Posted on : 2008-04-03 11:27 KST Modified on : 2019-10-19 20:29 KST

North Korea's food shortages are so bad that even its elite citizens in Pyongyang will not get state food rations until September, a local relief group said Thursday.

Seoul-based Good Friends said the North has decided to suspend state food rations in the capital city for six months from this month amid the worsening food situation.

The Buddhist group, however, did not reveal the source of that information.

A grim prediction is spreading that there will be massive deaths from famine in provincial areas of the impoverished country around May, it also said.

It indicated the decision is unprecedented, quoting some senior Pyongyang officials as saying food distribution was not even cut for such a long period of time during the country's worst food crisis in the late 1990s.
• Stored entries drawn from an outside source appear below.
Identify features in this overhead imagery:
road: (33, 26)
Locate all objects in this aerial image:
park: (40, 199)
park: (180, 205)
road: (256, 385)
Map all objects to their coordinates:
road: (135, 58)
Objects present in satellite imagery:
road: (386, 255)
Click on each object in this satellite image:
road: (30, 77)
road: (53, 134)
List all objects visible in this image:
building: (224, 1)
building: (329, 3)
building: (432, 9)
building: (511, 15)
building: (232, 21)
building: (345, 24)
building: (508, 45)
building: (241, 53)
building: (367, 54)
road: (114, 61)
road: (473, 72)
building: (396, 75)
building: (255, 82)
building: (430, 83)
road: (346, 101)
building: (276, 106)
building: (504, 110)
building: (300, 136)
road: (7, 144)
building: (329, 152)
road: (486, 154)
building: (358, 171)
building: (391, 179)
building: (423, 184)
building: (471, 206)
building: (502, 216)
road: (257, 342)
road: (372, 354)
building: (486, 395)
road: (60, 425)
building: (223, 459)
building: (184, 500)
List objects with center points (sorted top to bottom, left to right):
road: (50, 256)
The group said last month that the North suspended food rations in its main grain belts and even reduced them in the capital in recent months due to the worsening food situation.

"The situation is far more hopeless than expected," it said in its weekly newsletter, quoting an unnamed senior official in Pyongyang.

After suffering damage from flooding for a couple of years from 2006, the official said, North Korea is now experiencing its "worst-ever" food crisis due partly to a chronic shortage of fertilizer and the authorities' recent seizure of privately cultivated farmland.

Rumors are circulating around major cities such as Pyongyang and Hamhung and Chongjin, both on the North's east coast, that the North will begin to see massive deaths from famine from this month, the official claimed.

International aid groups including the World Food Program have appealed for more state donations for North Korea this year, warning of the nation's worst food shortage in years because of last year's severe floods, coupled with a winter drought and soaring international grain prices.

North Korea has heavily depended on international aid to feed its 23 million population in recent years.